* [Excerpted text]:
--- begin ---
On 01/04/2019 16:01, Julien Grall wrote:
> Hi,
> 
> On 4/1/19 2:33 PM, Juergen Gross wrote:
>> On 01/04/2019 15:21, Julien Grall wrote:
>>> Hi Juergen,
>>>
>>> On 4/1/19 11:37 AM, Juergen Gross wrote:
>>>> On 01/04/2019 12:29, Julien Grall wrote:
>>>>> Hi,
>>>>>
>>>>> On 4/1/19 10:40 AM, Juergen Gross wrote:
>>>>>> On 01/04/2019 11:21, Julien Grall wrote:
>>>>>>> Hi,
>>>>>>>
>>>>>>> On 3/29/19 3:08 PM, Juergen Gross wrote:
>>>>>>>> cpu_disable_scheduler() is being called from __cpu_disable() today.
>>>>>>>> There is no need to execute it on the cpu just being disabled,
>>>>>>>> so use
>>>>>>>> the CPU_DEAD case of the cpu notifier chain. Moving the call out of
>>>>>>>> stop_machine() context is fine, as we just need to hold the domain
>>>>>>>> RCU
>>>>>>>> lock and need the scheduler percpu data to be still allocated.
>>>>>>>>
>>>>>>>> Add another hook for CPU_DOWN_PREPARE to bail out early in case
>>>>>>>> cpu_disable_scheduler() would fail. This will avoid crashes in rare
>>>>>>>> cases for cpu hotplug or suspend.
--- end ---
* [Provided records]:
--- begin ---
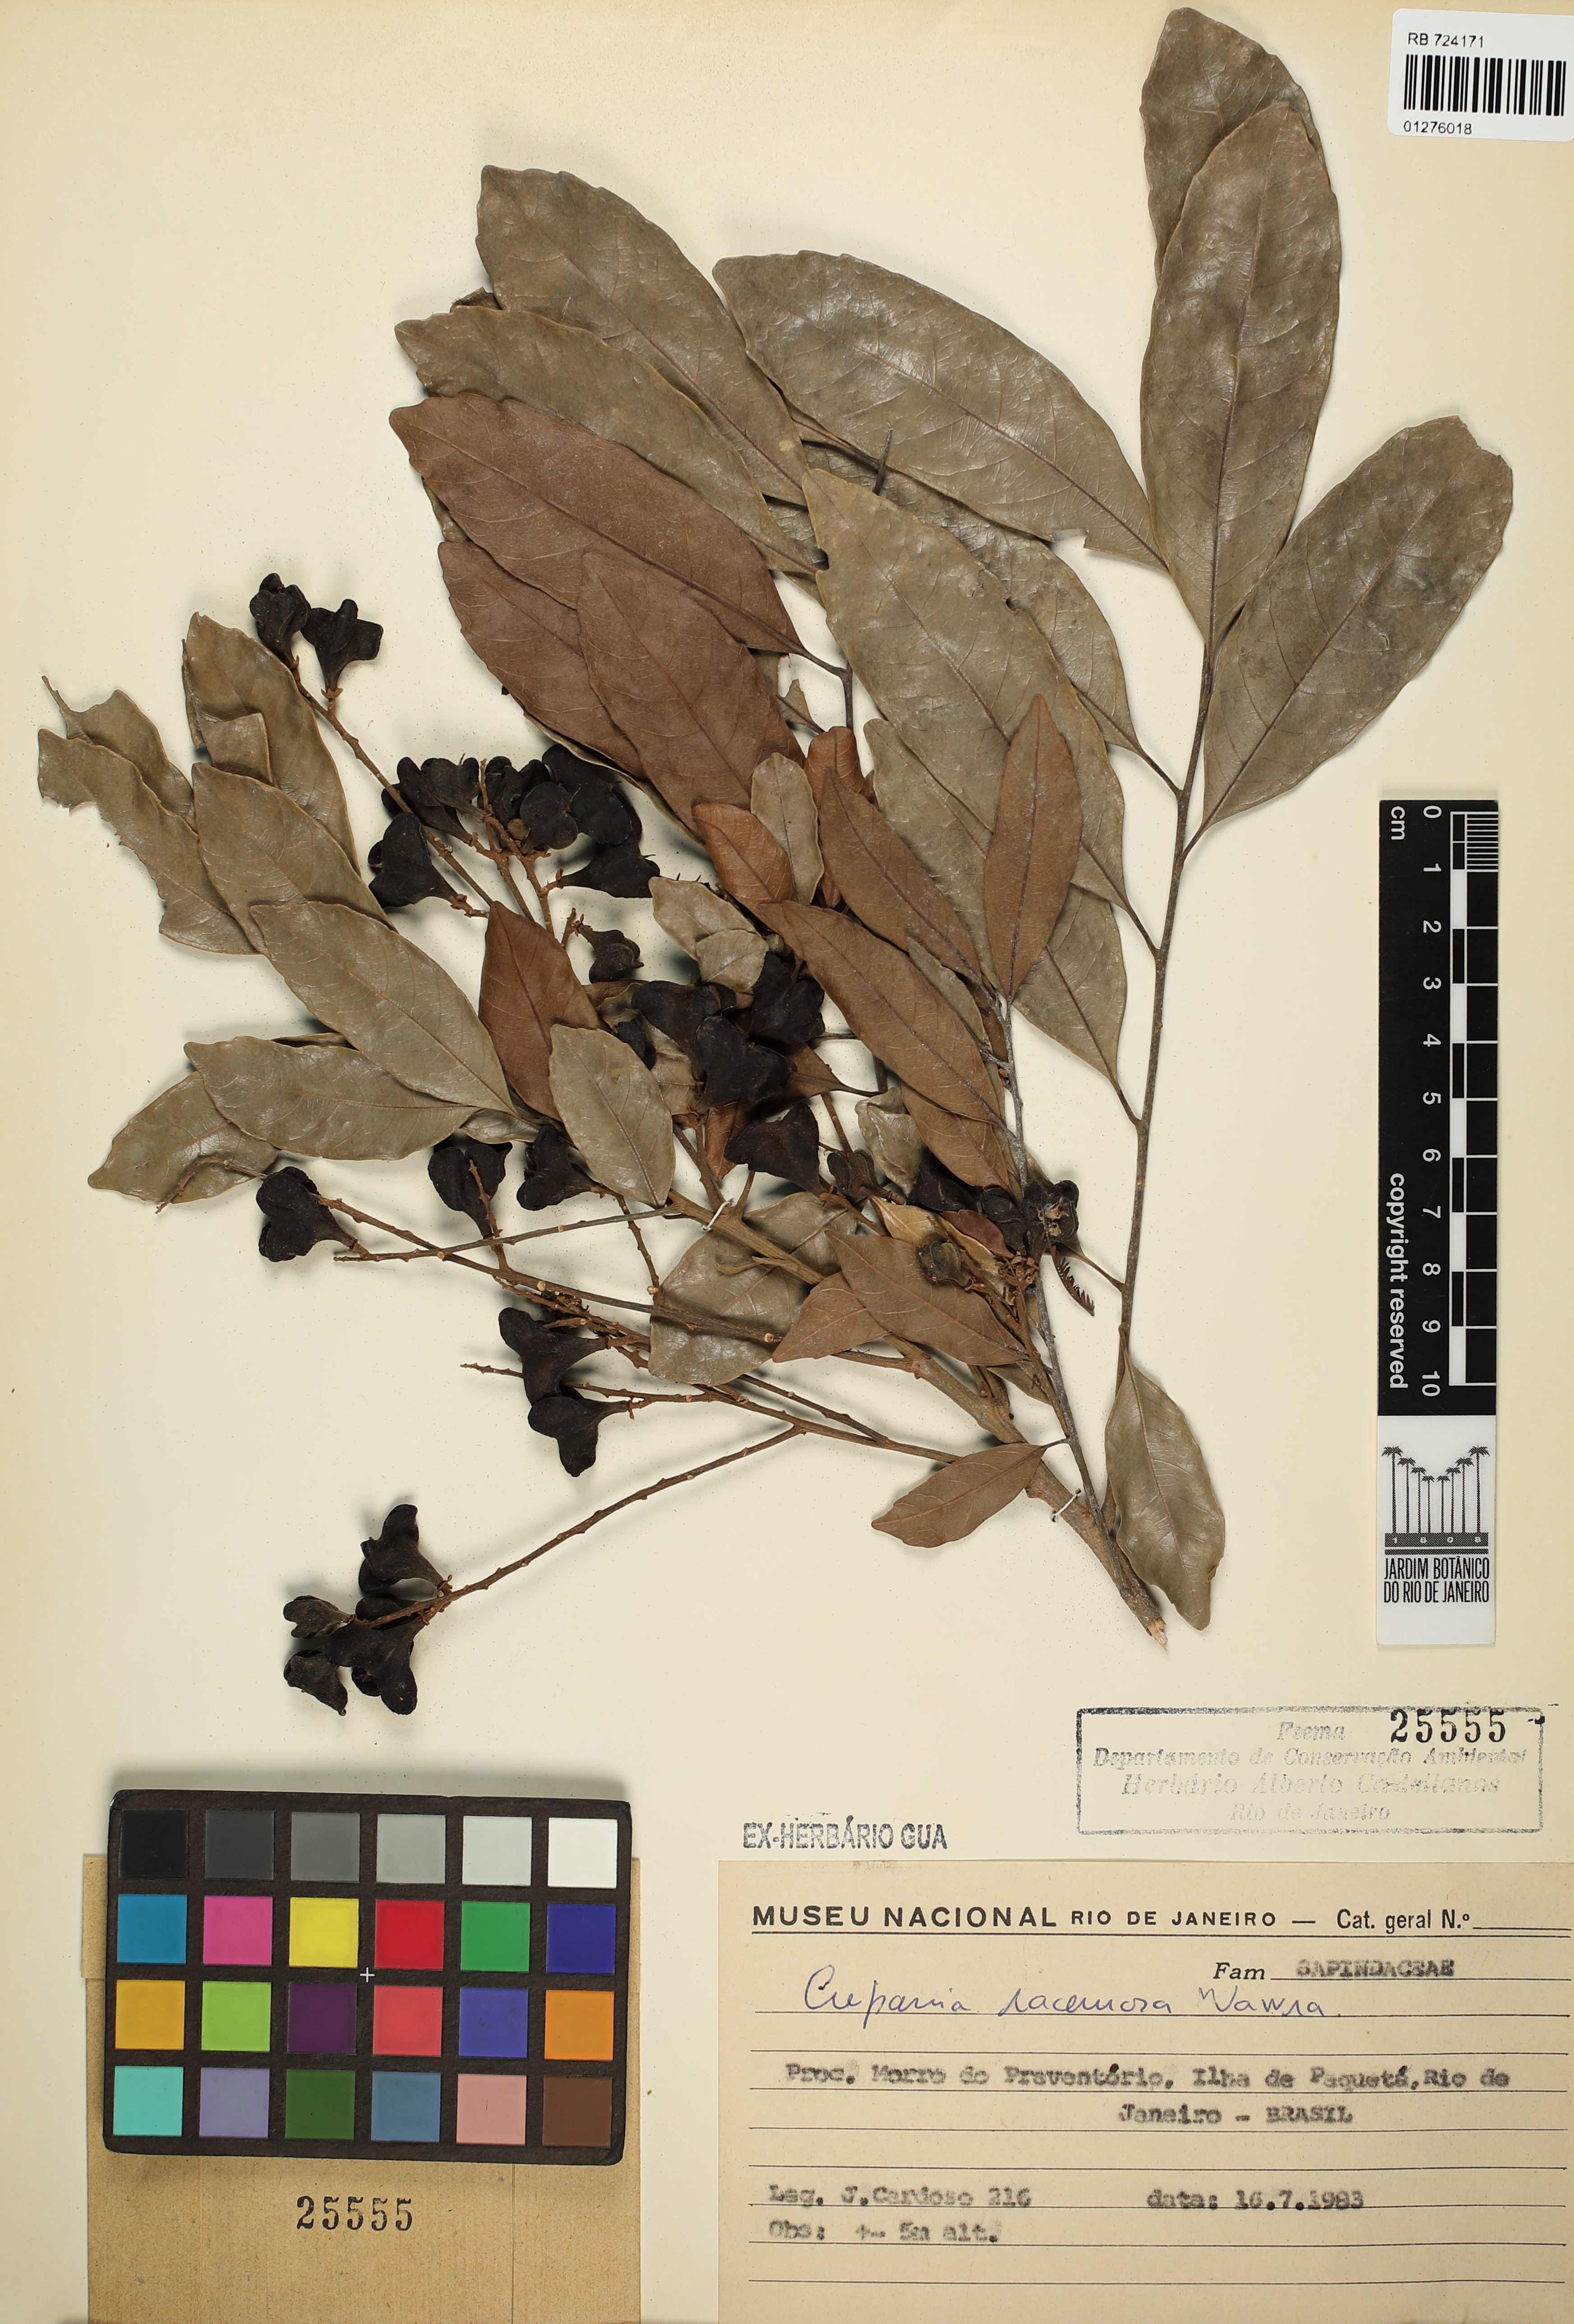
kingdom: Plantae
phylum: Tracheophyta
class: Magnoliopsida
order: Sapindales
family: Sapindaceae
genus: Cupania
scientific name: Cupania racemosa
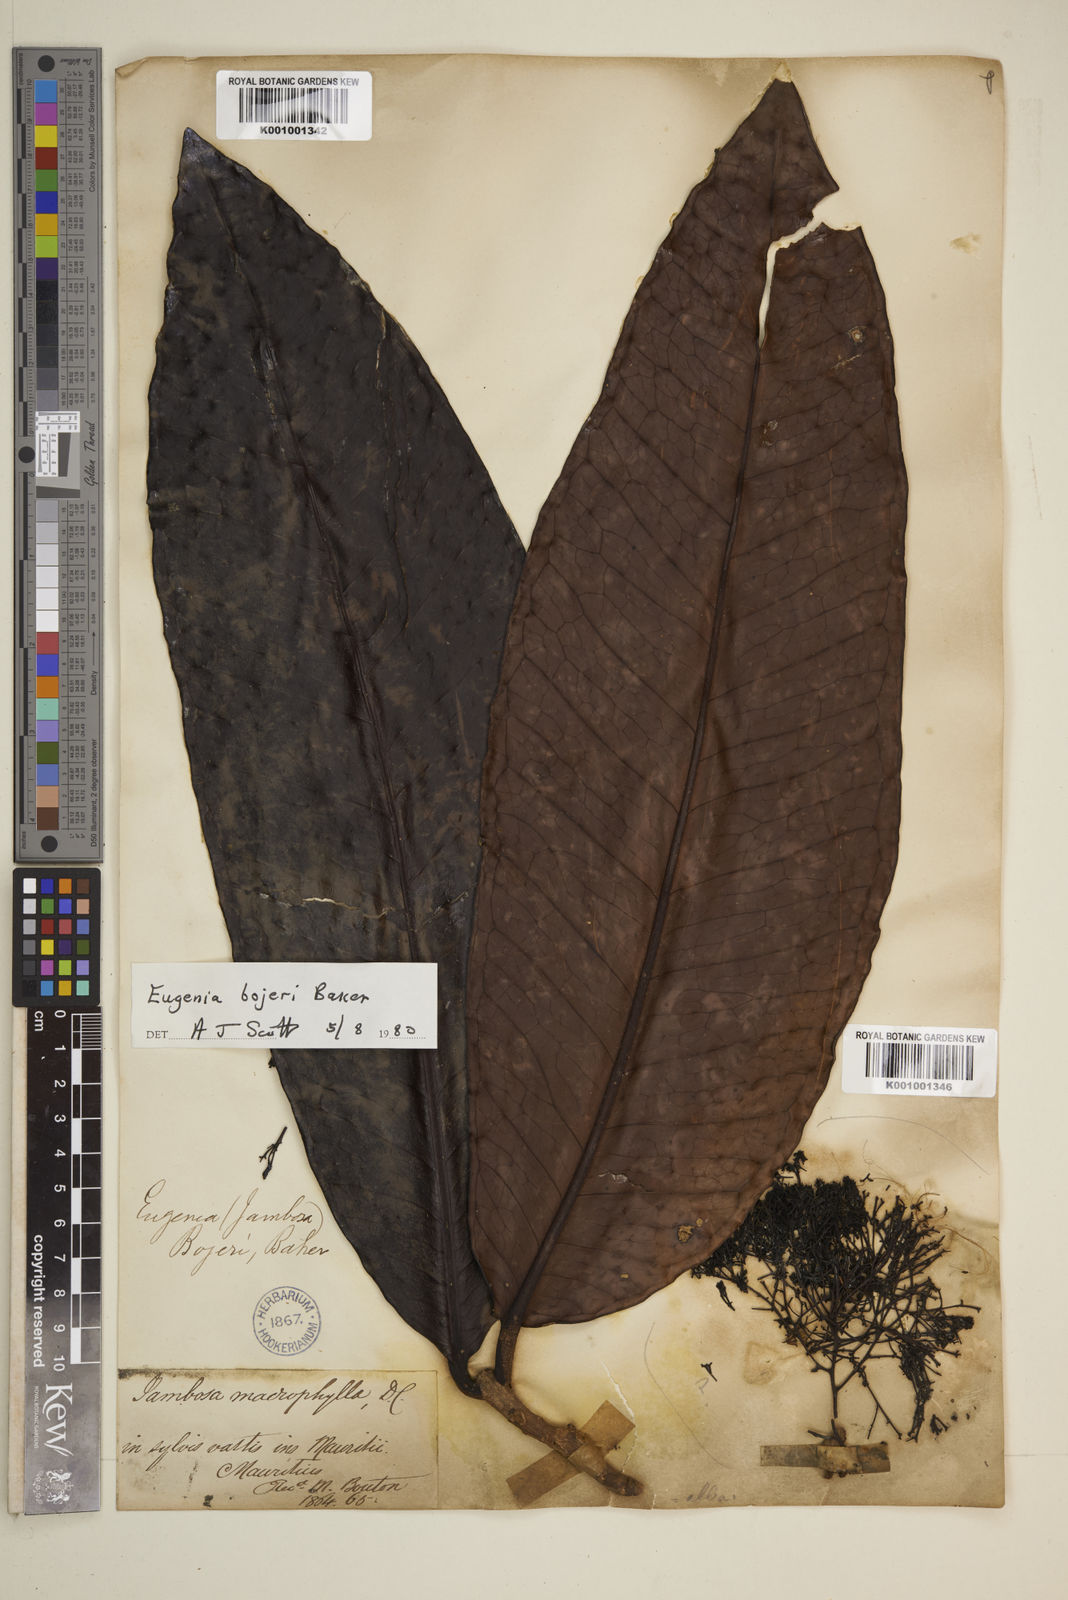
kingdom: Plantae
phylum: Tracheophyta
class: Magnoliopsida
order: Myrtales
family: Myrtaceae
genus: Eugenia
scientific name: Eugenia elliptica
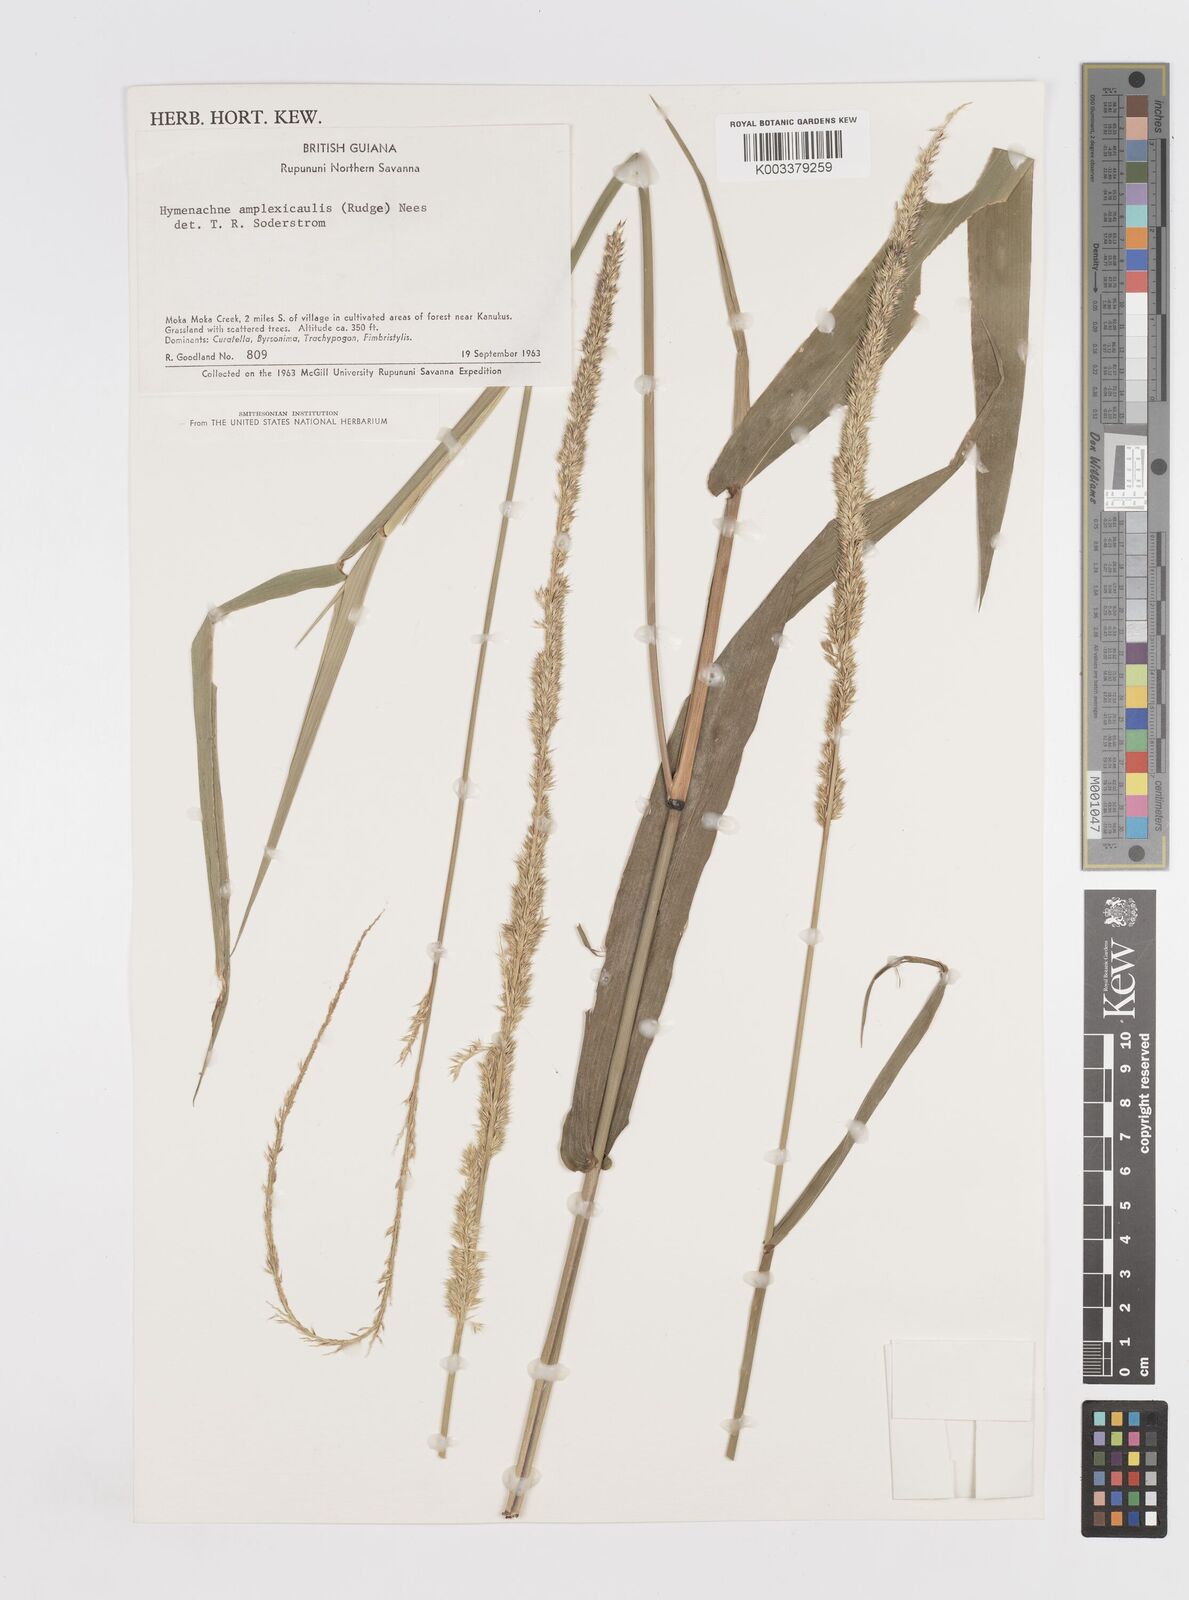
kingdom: Plantae
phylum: Tracheophyta
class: Liliopsida
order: Poales
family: Poaceae
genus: Hymenachne
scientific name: Hymenachne amplexicaulis
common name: Olive hymenachne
--- end ---
* [Exercise 1]: In the mailing-list excerpt, list the date and time given in each line stating that someone wrote, from top to bottom.
* [Exercise 2]: Carry the mailing-list excerpt forward from its last line, keeping its pattern of quoted replies.

* [Response 1]:
01/04/2019 16:01
4/1/19 2:33 PM
01/04/2019 15:21
4/1/19 11:37 AM
01/04/2019 12:29
4/1/19 10:40 AM
01/04/2019 11:21
3/29/19 3:08 PM

* [Response 2]:
>>>>>>>>
>>>>>>>> While at it remove a superfluous smp_mb() in the ARM
>>>>>>>> __cpu_disable()
>>>>>>>> incarnation.
>>>>>>>
>>>>>>> This is not obvious why the smp_mb() is superfluous. Can you please
>>>>>>> provide more details on why this is not necessary?
>>>>>>
>>>>>> cpumask_clear_cpu() should already have the needed semantics, no?
>>>>>> It is based on clear_bit() which is defined to be atomic.
>>>>>
>>>>> atomicity does not mean the store/load cannot be re-ordered by the
>>>>> CPU.
>>>>> You would need a barrier to prevent re-ordering.
>>>>>
>>>>> cpumask_clear_cpu() and clear_bit() does not contain any barrier, so
>>>>> store/load can be re-ordered.
>>>>
>>>> Uh, couldn't this lead to problems, e.g. in vcpu_block()? The comment
>>>> there suggests the sequence of setting the blocked bit and doing the
>>>> test is important for avoiding a race...
>>>
>>> Hmmm... looking at the other usage (such as in do_poll), on non-x86
>>> platform, there is a smp_mb() between set_bit(...) and checking the
>>> event with a similar comment above.
>>>
>>> I don't know enough the scheduler code to know why the barrier is
>>> needed. But for consistency, it seems to me the smp_mb() would be
>>> required in vcpu_block() as well.
>>>
>>> Also, it is quite interesting that the barrier is not presence for x86.
>>> If I understand correctly the comment on top of set_bit/clear_bit, it
>>> could as well be re-ordered. So we seem to relying on the underlying
>>> implementation of set_bit/clear_bit.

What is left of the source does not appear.